▶ Objective:
Could you set out the lines below as a numbered list, skipping any blank lines and omitting the pictures?
+-------+
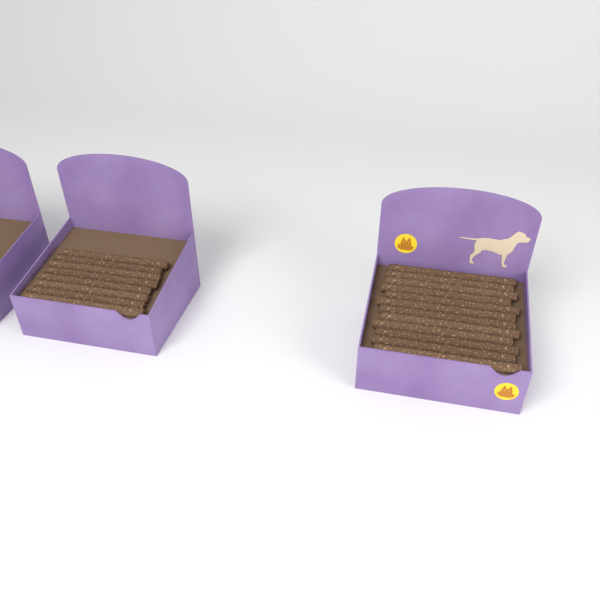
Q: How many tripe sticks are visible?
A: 20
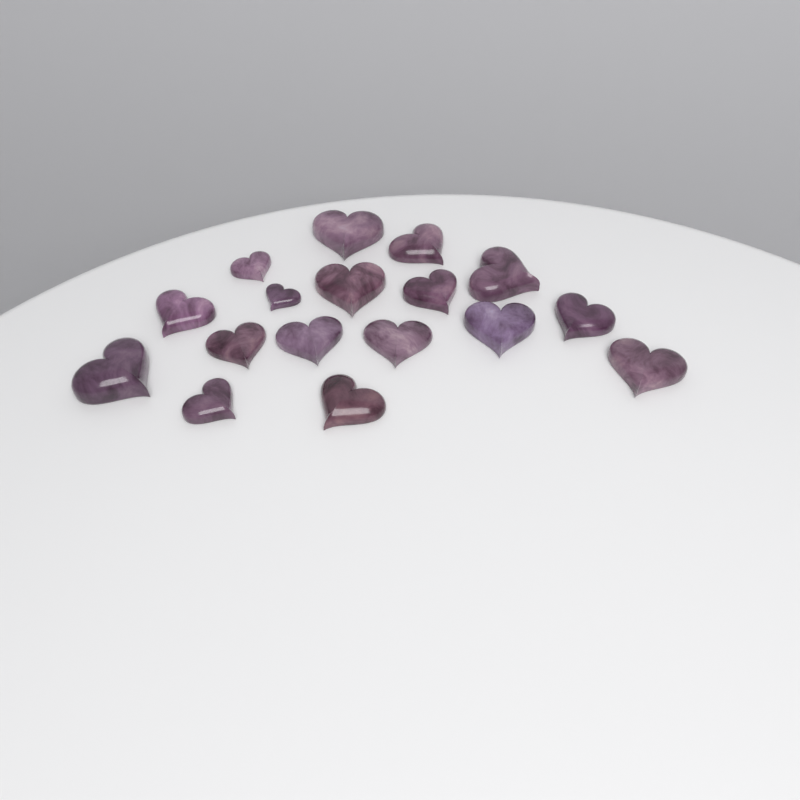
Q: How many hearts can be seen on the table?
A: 17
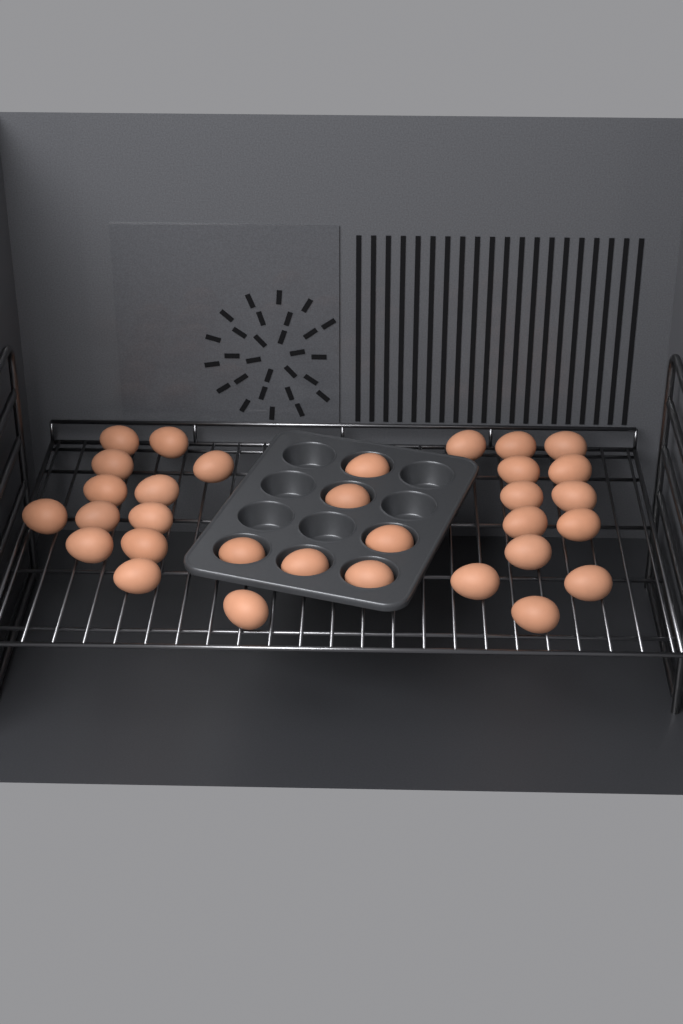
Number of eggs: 32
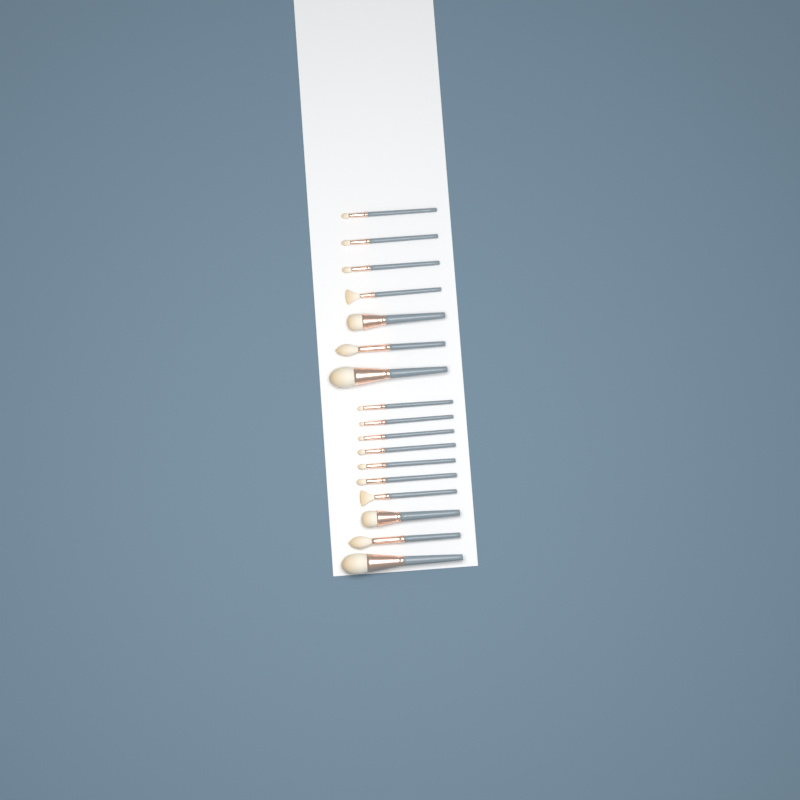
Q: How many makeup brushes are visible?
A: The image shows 17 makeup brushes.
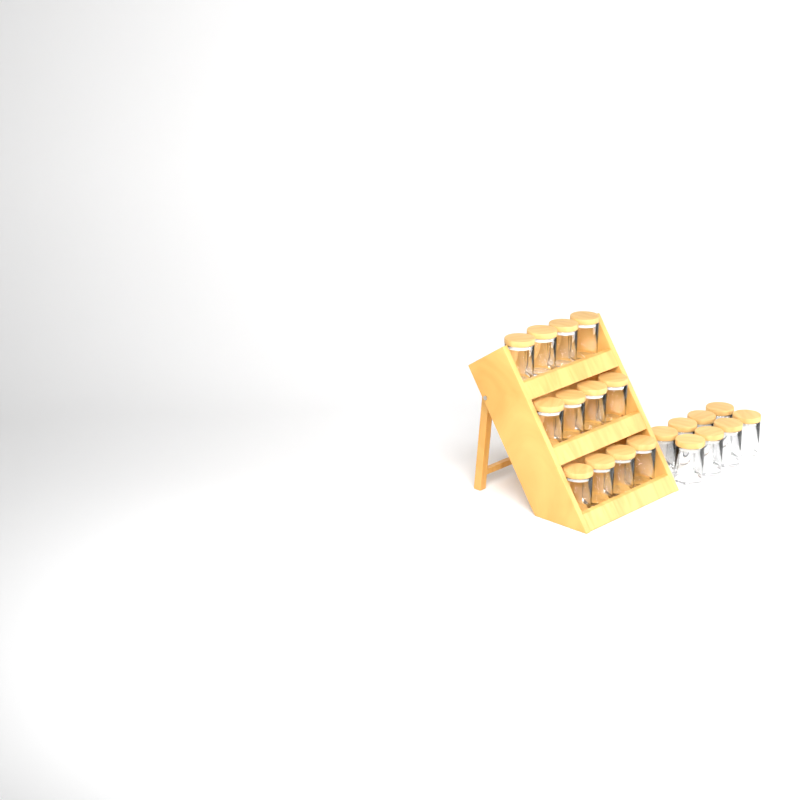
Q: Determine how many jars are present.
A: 20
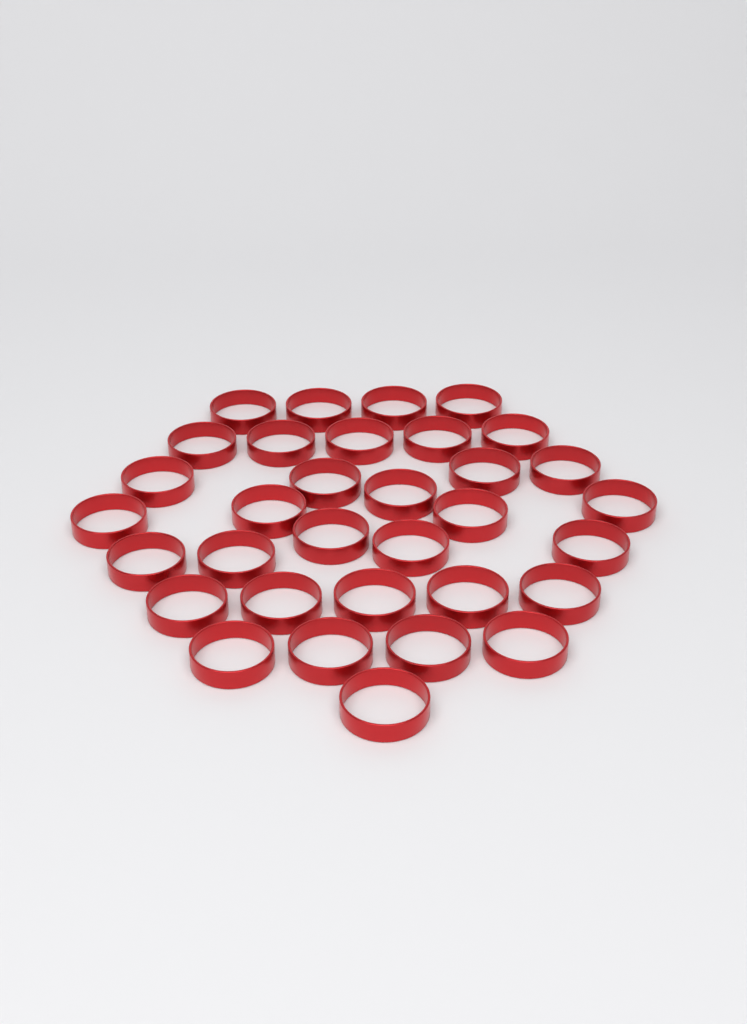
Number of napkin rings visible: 33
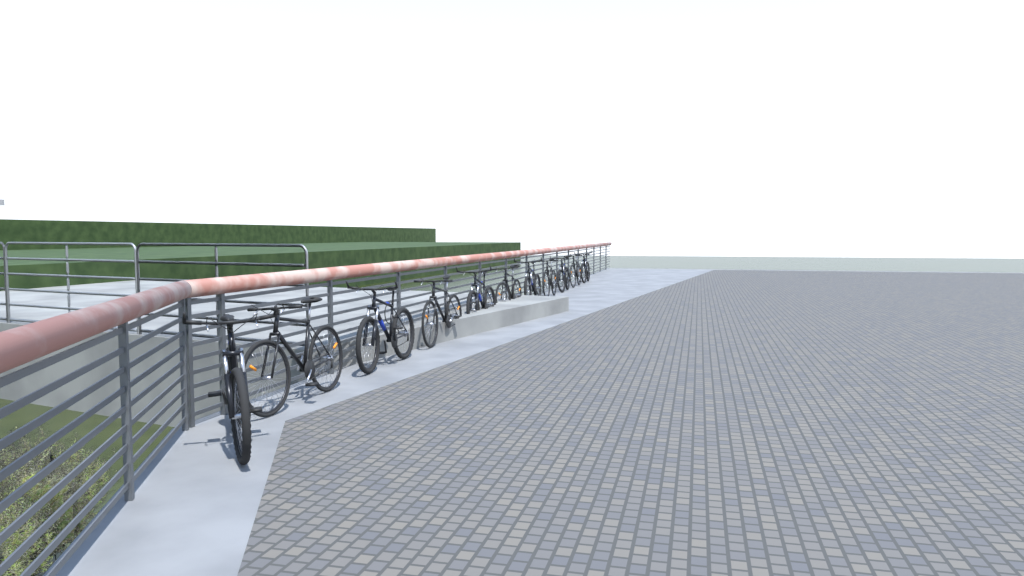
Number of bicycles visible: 11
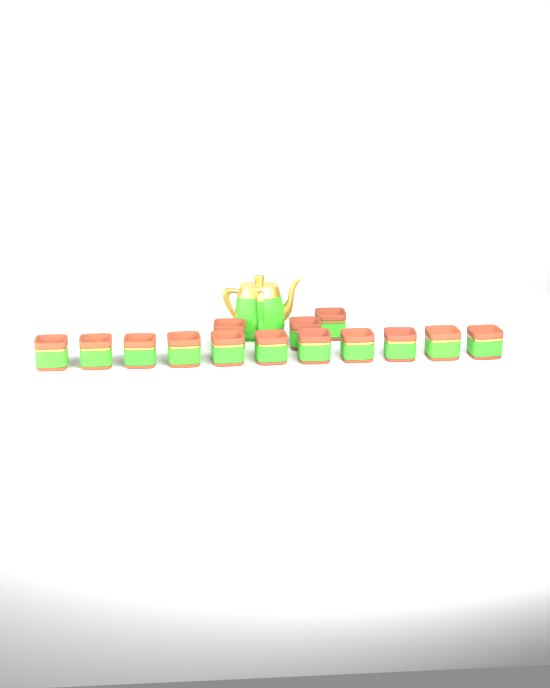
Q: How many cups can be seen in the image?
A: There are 14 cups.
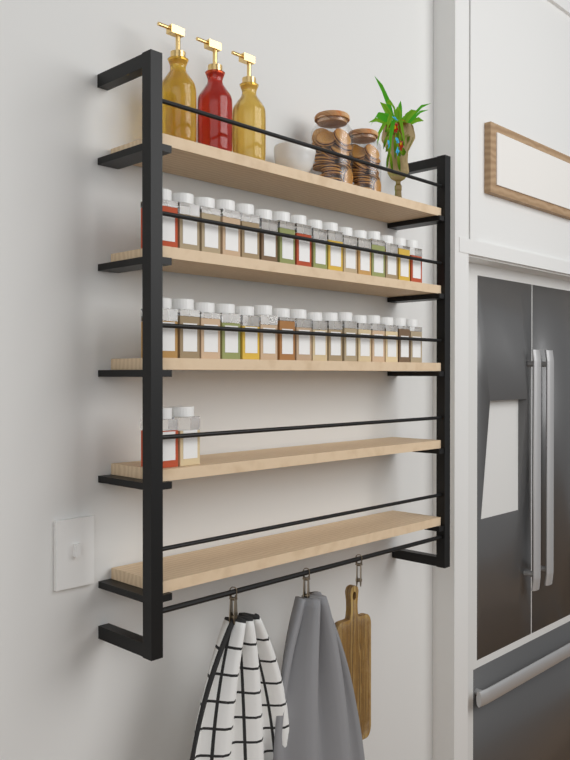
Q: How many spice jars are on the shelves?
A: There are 34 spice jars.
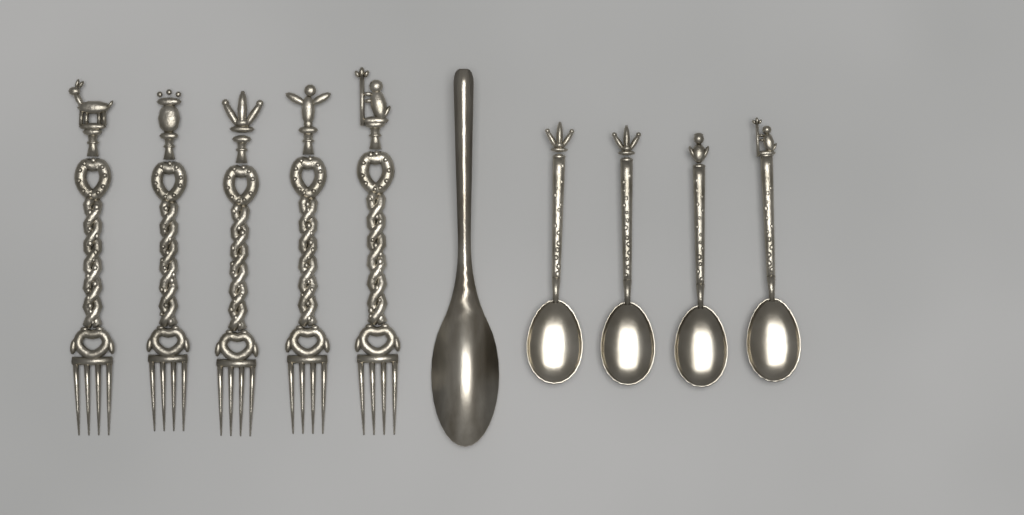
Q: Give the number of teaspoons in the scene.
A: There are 4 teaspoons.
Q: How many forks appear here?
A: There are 5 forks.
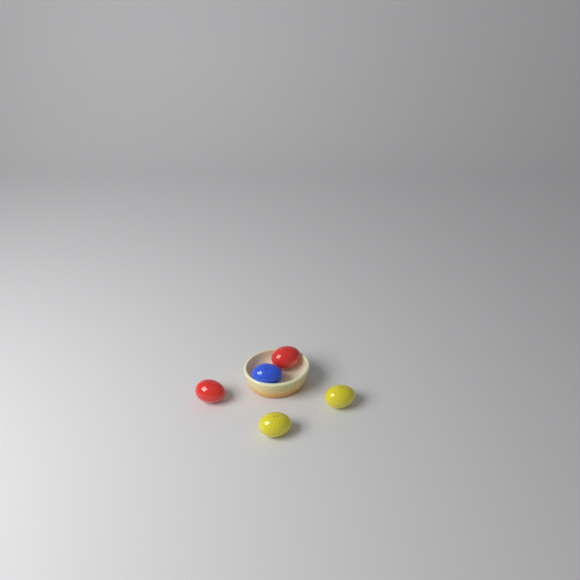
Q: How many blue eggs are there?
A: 1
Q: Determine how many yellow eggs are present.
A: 2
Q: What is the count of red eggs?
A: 2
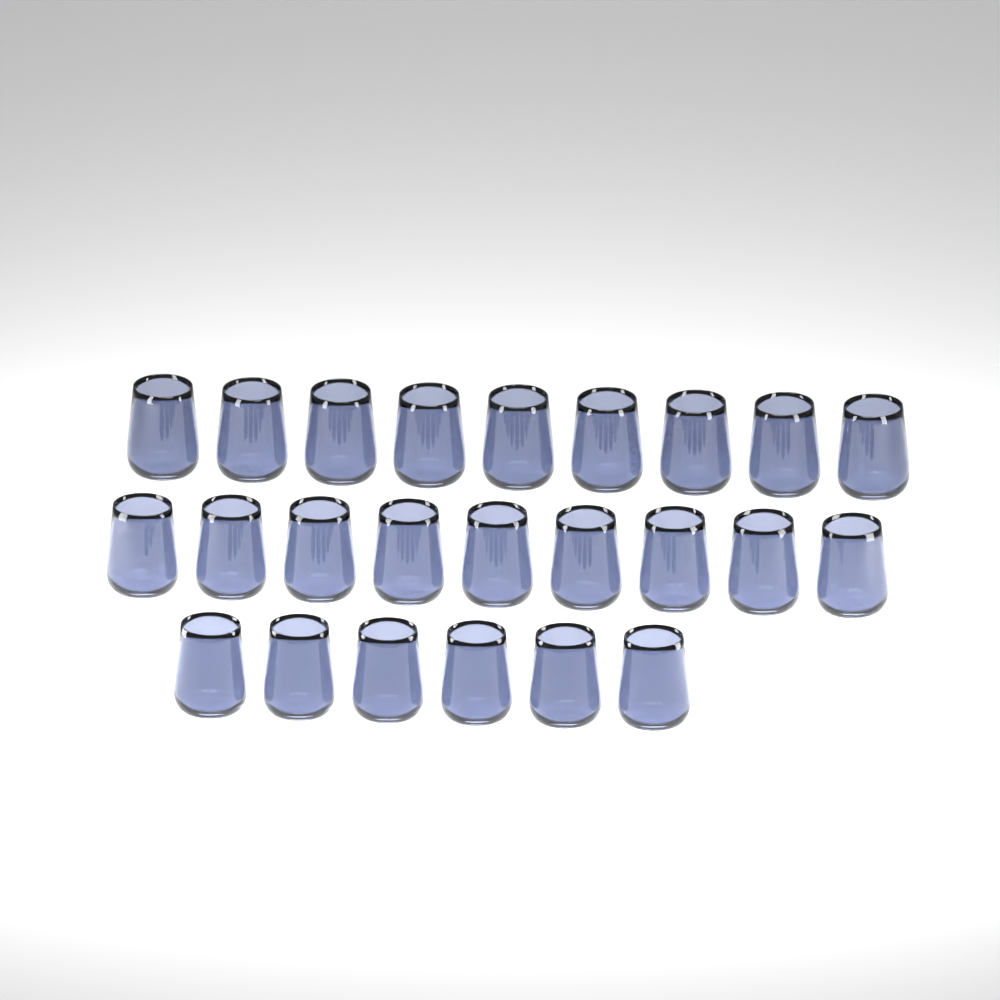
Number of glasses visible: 24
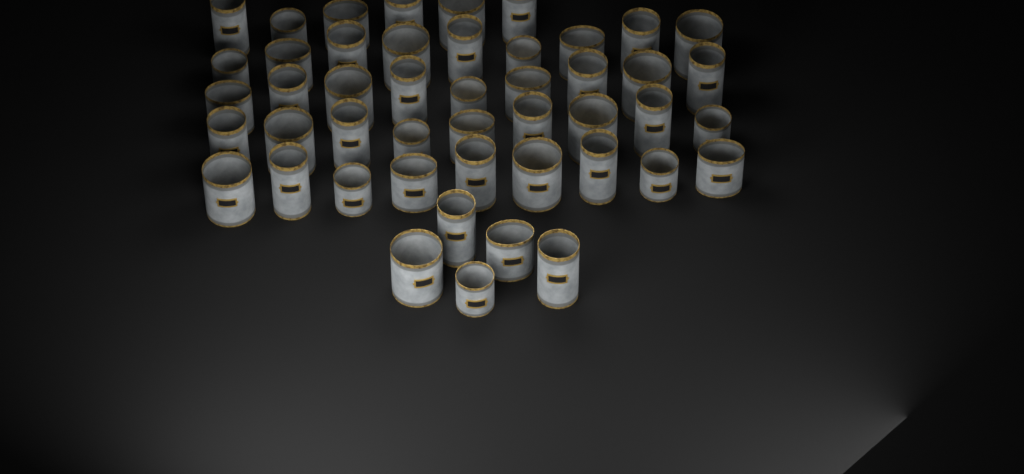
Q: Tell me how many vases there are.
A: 47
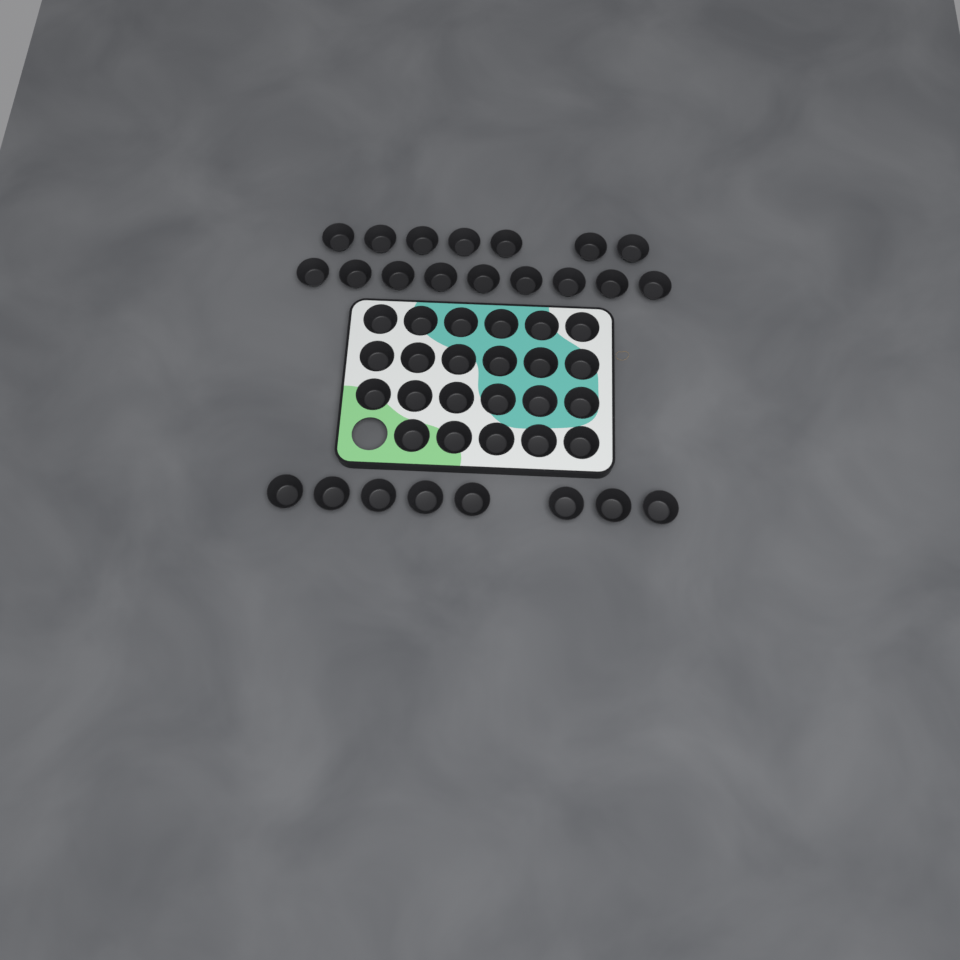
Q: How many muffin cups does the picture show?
+-------+
▶ Output:
1. Q: How many tripe sticks are visible?
2. A: 20
3. Q: How many hearts can be seen on the table?
4. A: 17
5. Number of eggs: 32
6. Q: How many makeup brushes are visible?
7. A: The image shows 17 makeup brushes.
8. Q: Determine how many jars are present.
9. A: 20
10. Number of napkin rings visible: 33
11. Number of bicycles visible: 11
12. Q: How many cups can be seen in the image?
13. A: There are 14 cups.
14. Q: How many spice jars are on the shelves?
15. A: There are 34 spice jars.
16. Q: Give the number of teaspoons in the scene.
17. A: There are 4 teaspoons.
18. Q: How many forks appear here?
19. A: There are 5 forks.
20. Q: How many blue eggs are there?
21. A: 1
22. Q: Determine how many yellow eggs are present.
23. A: 2
24. Q: What is the count of red eggs?
25. A: 2
26. Number of glasses visible: 24
27. Q: Tell me how many vases there are.
28. A: 47
29. Q: How many muffin cups does the picture show?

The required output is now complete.